In contrast, the compensating element of the present invention allows the fuel injector to be tilted with respect to the axis of the receiving borehole, over a relatively large angular range. In addition, the compensating element of the present invention is simple and inexpensive to manufacture. Furthermore, the compensating element transmits the axial force between the fuel injector and the receiving borehole in the cylinder head, the receiving borehole supporting the fuel injector in opposition to the retention force holding it in place. Therefore, the retention force and the position of the fuel injector can easily be adjusted, since the compensating element advantageously deflects in a flexible manner.
Therefore, the use of a compensating element designed according to the present invention allows for relatively large manufacturing tolerances in the manufacture of the cylinder head, as well as in the manufacture of the fuel injector and the fuel-intake manifold.
The compensating sleeve of the compensating element is advantageously in the form of a corrugated tube. This is easy to manufacture and allows both a large degree of longitudinal adjustment, and extensive tilting or bending along its longitudinal axis.
If the compensating element is supported at a conical step of the fuel injector, by an endface that is conical as well, then the axial retention force is consequently transmitted to the compensating element in an advantageous manner. In the case in which an angle exists between the axis of the fuel injector and the axis of the receiving borehole, the flexible segment is accordingly compressed on one side, until the conical end face makes uniform contact.

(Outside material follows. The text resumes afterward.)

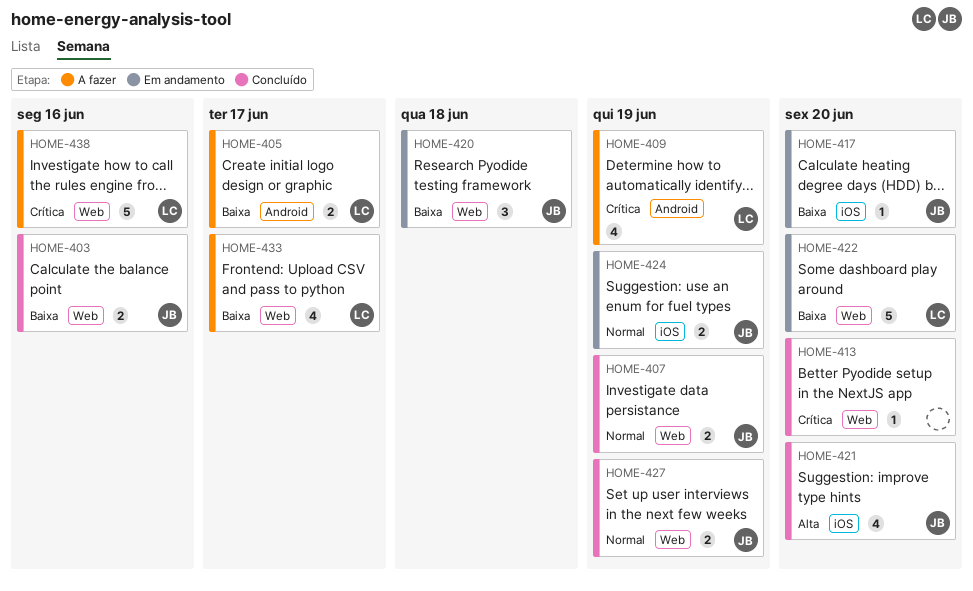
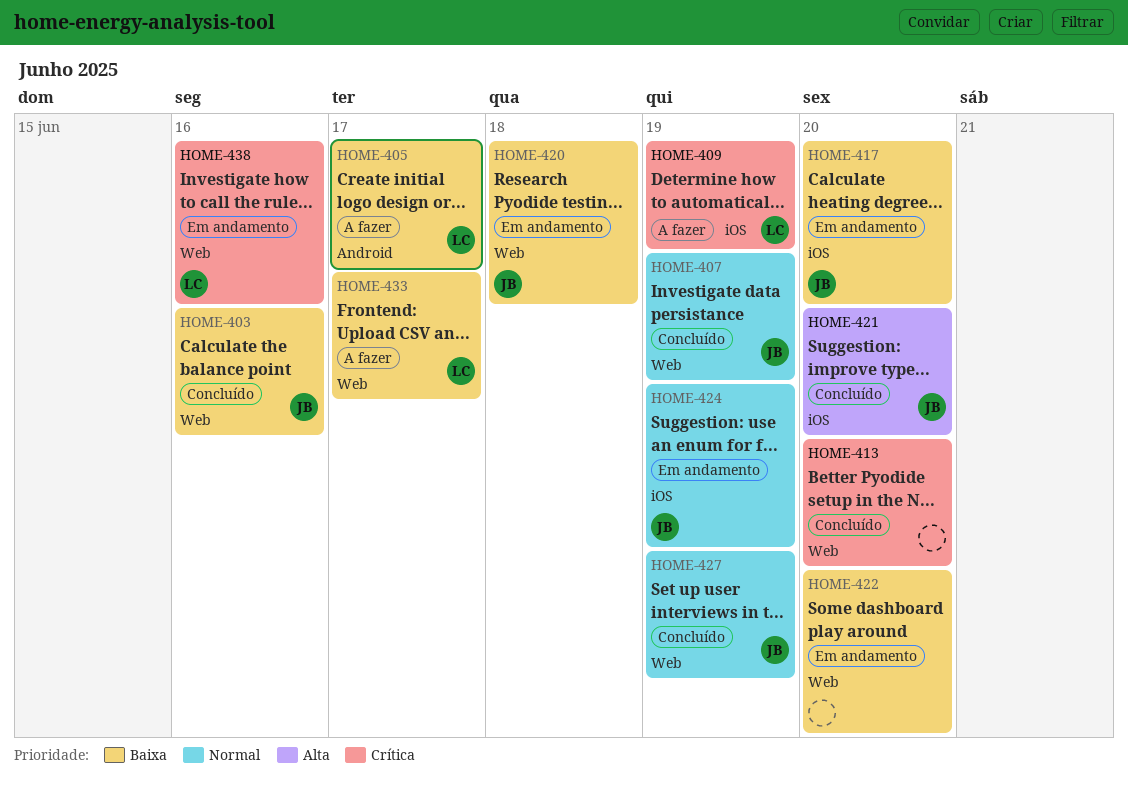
HOME-409, label: Android -> iOS
HOME-422, owner: LC -> none
HOME-438, status: A fazer -> Em andamento

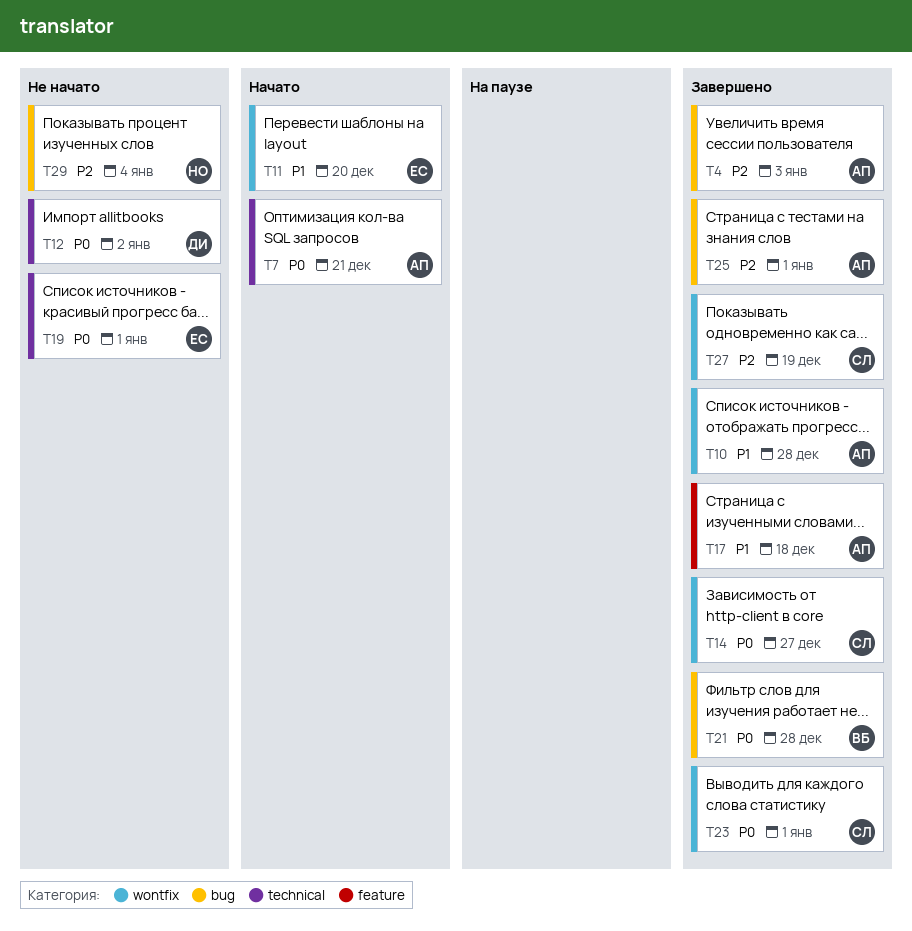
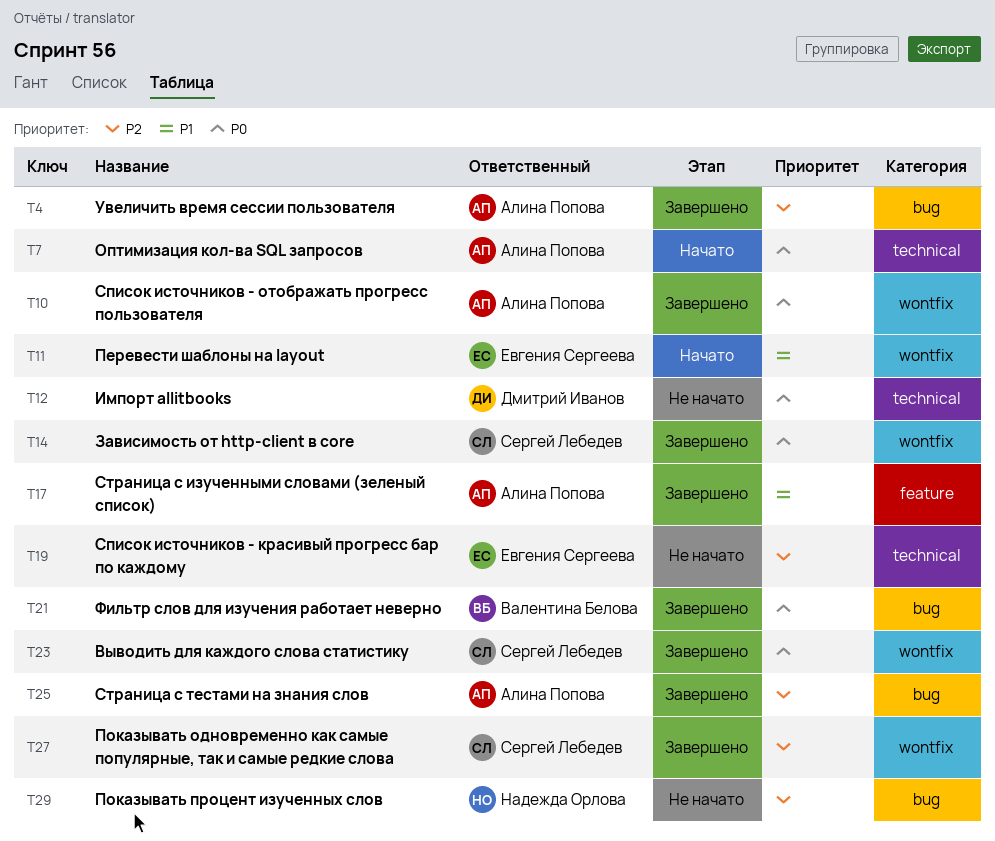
T10, priority: P1 -> P0
T19, priority: P0 -> P2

The compensating element advantageously has a sealing ring, which is situated between a step of the receiving borehole and a preformed shoulder of the support segment. Since the contact pressure of the seal is produced by the axial retaining force holding down the fuel injector and compensating element in the borehole, and not by radially squeezing a sealing ring in a borehole, the unit made of the fuel injector and compensating element can therefore be easily assembled and disassembled. The compression of the seal can be advantageously limited by a radial support ring, which surrounds the sealing ring on the outside.
The compensating element can be simplified in an advantageous manner, when a radially outward corrugation of the compensating sleeve, which in the form of a corrugated tube, is used as a preformed shoulder.
The service life of the compensating element can be increased in an advantageous manner, when a heat-resistant elastomer, Teflon(copyright), or graphite is used for the sealing ring, between the support segment and the receiving borehole.
A higher compressibility and bendability, especially of the flexible segment, can be attained using the same dimensions, when spring steel is used for manufacturing the compensating sleeve.
An advantageous design of the compensating element according to the present invention is achieved, when the diameter of the connecting segment is dimensioned to form an interference fit with the corresponding segment of the fuel injector, when small forces are applied. On one hand, the compensating element can still be slid easily onto the nozzle body, but on the other hand, it forms a preassembled unit with the fuel injector, without any special fastener, the unit already including all of the seals, as well. This simplifies the installation of the fuel injector.